Wednesday, June 19, 2024

Authorities discover 2,800 contraband items in Cd Juárez prison

The prison in Ciudad Juárez that was the site of a massive escape on New Year’s Day is back in the news this week after some stunning revelations about what was hiding inside.

Turns out that Cereso No. 3 prison was stocked with contraband such as guitars, drums, refrigerators, grills, plasma televisions, video game consoles and air conditioners — and even a mechanical bull — according to Chihuahua Gov. Maru Campos and other state officials.

“The privileges are over,” Campos declared on Tuesday.

The Jan. 1 raid on Cereso No. 3 prison in Ciudad Juárez resulted in deaths of guards and inmates, and the escape of 30 prisonsers. (Cuartoscuro)

The violent prison break on Jan. 1 allowed some 30 prisoners to escape, while leaving 17 people dead and 13 others wounded.

In the days and weeks afterward, state law enforcement authorities carried out an inspection of Social Readaptation Center (Cereso) No. 3, where they found a cache of items that looked “more like what could be seized at an underground party than a prison,” as the newspaper El País put it.

Campos revealed that approximately 2,800 objects were found and destroyed, including dozens of speakers, horns and other instruments, privacy screens, washing machines, and electric fans and heaters — in addition to the previously mentioned objects.

There was also a “snake in a terrarium” and “thousands of pairs of sneakers,” El País reported. “Weapons, drugs and cash were taken for granted.” 

Officials said they also found religious articles, such as posters of Aztec deities and Santa Muerte — i.e., Saint Death, a spiritual icon popular in cartel culture. One official said US $85,000 in cash was found among the “VIP cells,” where various calibers of weapons were also located. 

Also discovered was a secret door through which the various prohibited objects apparently entered the facility. Just over a meter tall, the door — now sealed with iron bars by state authorities — was found behind a garbage bin in a room supposedly used exclusively by staff.

“It is a door that leads to the outside” and was beyond the range of security cameras, said Gilberto Loya, the head of the state SSP. “It’s a place where anything could come and go, from people to whatever you wanted to put in and get out of there.”

State authorities said they now believe that this is where all the confiscated objects entered. There was no information available on when the door was built.

The prison, and all of the state’s prisons were turned over to the control of state authorities on Jan. 31, according to Campos. Previously, they had been in the charge of the state Attorney General’s Office.
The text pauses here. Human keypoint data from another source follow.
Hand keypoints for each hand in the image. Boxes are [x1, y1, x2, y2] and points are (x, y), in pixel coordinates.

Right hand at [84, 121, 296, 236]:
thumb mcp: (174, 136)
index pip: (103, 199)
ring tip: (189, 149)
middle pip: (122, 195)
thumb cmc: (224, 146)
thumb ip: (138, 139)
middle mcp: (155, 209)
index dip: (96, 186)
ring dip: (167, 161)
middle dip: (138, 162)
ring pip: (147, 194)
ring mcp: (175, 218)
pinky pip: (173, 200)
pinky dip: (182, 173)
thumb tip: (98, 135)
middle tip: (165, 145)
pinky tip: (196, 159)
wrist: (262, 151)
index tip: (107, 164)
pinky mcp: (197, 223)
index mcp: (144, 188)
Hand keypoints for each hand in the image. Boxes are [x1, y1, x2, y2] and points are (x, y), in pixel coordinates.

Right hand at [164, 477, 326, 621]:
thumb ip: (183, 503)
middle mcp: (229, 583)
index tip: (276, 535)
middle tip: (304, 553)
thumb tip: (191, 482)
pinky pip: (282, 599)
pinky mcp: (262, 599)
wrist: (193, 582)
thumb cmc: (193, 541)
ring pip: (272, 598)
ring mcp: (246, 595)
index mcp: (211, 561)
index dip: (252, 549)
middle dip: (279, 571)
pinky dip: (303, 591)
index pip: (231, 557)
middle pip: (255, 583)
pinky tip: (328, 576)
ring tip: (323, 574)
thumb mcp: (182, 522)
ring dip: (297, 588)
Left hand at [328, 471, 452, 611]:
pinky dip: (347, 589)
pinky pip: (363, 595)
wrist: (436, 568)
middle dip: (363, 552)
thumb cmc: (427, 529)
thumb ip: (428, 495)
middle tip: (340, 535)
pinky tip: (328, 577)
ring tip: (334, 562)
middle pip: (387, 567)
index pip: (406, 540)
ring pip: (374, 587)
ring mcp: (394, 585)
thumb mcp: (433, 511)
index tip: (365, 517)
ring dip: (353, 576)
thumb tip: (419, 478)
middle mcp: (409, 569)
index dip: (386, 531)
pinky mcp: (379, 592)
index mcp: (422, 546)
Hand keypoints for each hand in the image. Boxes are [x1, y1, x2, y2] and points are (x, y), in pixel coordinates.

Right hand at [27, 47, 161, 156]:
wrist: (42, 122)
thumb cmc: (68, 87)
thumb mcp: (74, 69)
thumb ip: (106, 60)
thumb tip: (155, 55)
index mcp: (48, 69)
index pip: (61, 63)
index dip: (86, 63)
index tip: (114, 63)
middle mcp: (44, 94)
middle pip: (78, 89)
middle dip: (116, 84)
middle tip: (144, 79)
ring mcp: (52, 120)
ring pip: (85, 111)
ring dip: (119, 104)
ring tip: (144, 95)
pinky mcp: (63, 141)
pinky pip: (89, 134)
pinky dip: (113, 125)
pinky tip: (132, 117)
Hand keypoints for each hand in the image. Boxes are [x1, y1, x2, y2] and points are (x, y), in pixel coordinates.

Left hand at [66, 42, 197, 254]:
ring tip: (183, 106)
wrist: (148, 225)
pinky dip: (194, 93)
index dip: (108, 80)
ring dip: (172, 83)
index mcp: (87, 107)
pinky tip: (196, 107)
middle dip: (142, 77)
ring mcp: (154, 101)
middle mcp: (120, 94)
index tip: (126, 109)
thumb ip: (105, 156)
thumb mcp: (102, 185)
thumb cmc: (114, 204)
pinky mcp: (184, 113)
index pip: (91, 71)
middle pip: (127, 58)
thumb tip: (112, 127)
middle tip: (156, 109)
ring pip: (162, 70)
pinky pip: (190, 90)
Chihuahua Governor Maru Campos participates in state public safety task force
Some of the prisoners who escaped on Jan. 1 are still at large. Chihuahua Governor Maru Campos, center, announced on Jan. 31 that the prison — notorious for being run by its prisoners — would no longer be under the charge of the state Attorney General’s Office. (Photo: Maru Campos/Twitter)
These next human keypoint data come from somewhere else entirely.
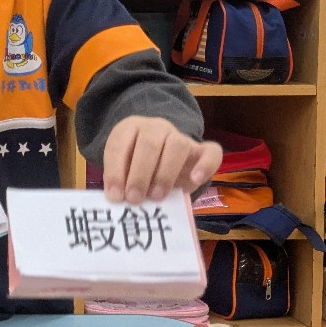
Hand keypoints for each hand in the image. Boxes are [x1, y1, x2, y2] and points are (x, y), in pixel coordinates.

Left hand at [101, 116, 222, 204]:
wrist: (162, 158)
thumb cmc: (136, 166)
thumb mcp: (123, 170)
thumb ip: (121, 181)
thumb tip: (118, 199)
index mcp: (129, 128)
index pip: (119, 145)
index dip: (115, 171)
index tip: (114, 196)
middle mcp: (155, 128)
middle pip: (149, 143)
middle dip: (139, 174)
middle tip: (134, 198)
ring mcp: (180, 136)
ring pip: (178, 145)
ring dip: (165, 173)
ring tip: (156, 196)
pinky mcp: (202, 150)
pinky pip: (211, 151)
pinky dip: (205, 165)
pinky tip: (195, 180)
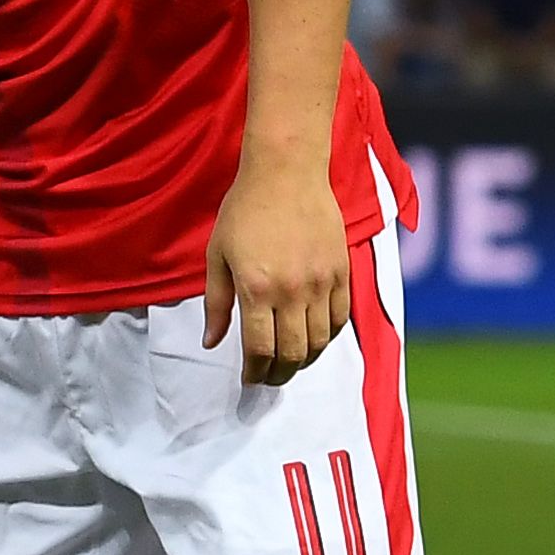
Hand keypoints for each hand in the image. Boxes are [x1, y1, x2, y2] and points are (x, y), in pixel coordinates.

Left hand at [203, 148, 352, 385]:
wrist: (286, 174)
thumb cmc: (243, 212)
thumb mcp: (216, 257)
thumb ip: (216, 303)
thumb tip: (212, 342)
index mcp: (256, 288)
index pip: (260, 348)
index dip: (255, 371)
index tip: (249, 380)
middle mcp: (293, 290)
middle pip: (292, 351)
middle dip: (279, 373)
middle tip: (269, 379)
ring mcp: (322, 282)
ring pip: (319, 340)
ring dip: (304, 359)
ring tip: (289, 364)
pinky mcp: (342, 272)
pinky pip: (340, 318)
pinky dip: (328, 337)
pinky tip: (314, 341)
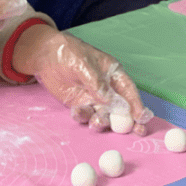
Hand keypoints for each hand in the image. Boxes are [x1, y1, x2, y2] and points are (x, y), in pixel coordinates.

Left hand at [12, 25, 152, 134]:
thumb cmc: (67, 52)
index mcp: (112, 73)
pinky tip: (77, 113)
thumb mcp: (83, 64)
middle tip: (136, 132)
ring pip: (104, 115)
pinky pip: (86, 115)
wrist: (44, 55)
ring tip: (96, 123)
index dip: (136, 104)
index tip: (142, 118)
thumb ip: (96, 82)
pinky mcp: (80, 103)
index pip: (128, 90)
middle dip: (129, 121)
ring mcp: (93, 97)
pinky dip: (84, 117)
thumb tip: (108, 99)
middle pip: (121, 107)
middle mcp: (106, 88)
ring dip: (103, 122)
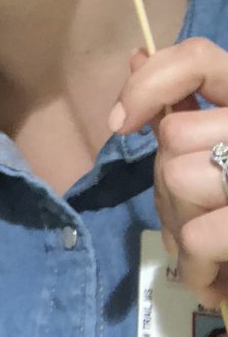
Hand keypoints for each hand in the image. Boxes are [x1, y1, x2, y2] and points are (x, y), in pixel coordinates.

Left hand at [111, 36, 227, 307]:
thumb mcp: (216, 148)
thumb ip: (183, 108)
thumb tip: (137, 57)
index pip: (198, 58)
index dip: (149, 85)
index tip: (121, 124)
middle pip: (175, 134)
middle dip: (168, 180)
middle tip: (195, 212)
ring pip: (180, 180)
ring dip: (181, 222)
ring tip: (206, 246)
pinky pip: (200, 237)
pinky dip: (197, 266)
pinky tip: (209, 278)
“This is not about a transfer, but about taking command in the Ceresos to have better control and offer greater security to the Chihuahuans,” Campos said on Twitter. Prisons throughout Mexico are referred to as Ceresos. “It is for no other reason.”

For years, human rights organizations have warned that the Ciudad Juárez prison was controlled by the inmates themselves and that there was very little surveillance.

In its 2019 annual report, the Chihuahua State Human Rights Commission stated: “Security is practically under the control of the inmates themselves. In some modules, some even had keys to areas such as classrooms and dining rooms.”

Some 3,900 inmates live in Cereso No. 3, well above the population for which the prison was built, officials said. 

Loya said that “once the cleanup inside Cereso 3 is finished, the infrastructure of the place will be rehabilitated, because it was detected that extensions had been made in many cells.” In addition, access to corridors will be reinforced with padlocks, he added. 

The early-morning prison break on Jan. 1 occurred after gunmen attacked the prison seeking to free Ernesto Alfredo Piñón de la Cruz, alias “El Neto.” Piñón is the local leader of a gang known as Los Mexicles.

Ten guards and seven inmates were killed in the battle to free Piñón, and of the 27 to 30 prisoners who escaped in the melee between guards and prisoners that ensued (different accounts give different numbers), 14 are still at large, according to Luis Rodríguez Bucio, President López Obrador’s newly appointed federal undersecretary for Security and Citizen Protection.

Four of the escapees have been killed, Rodríguez said, including Piñón, who died in a Jan. 5 gun battle with police.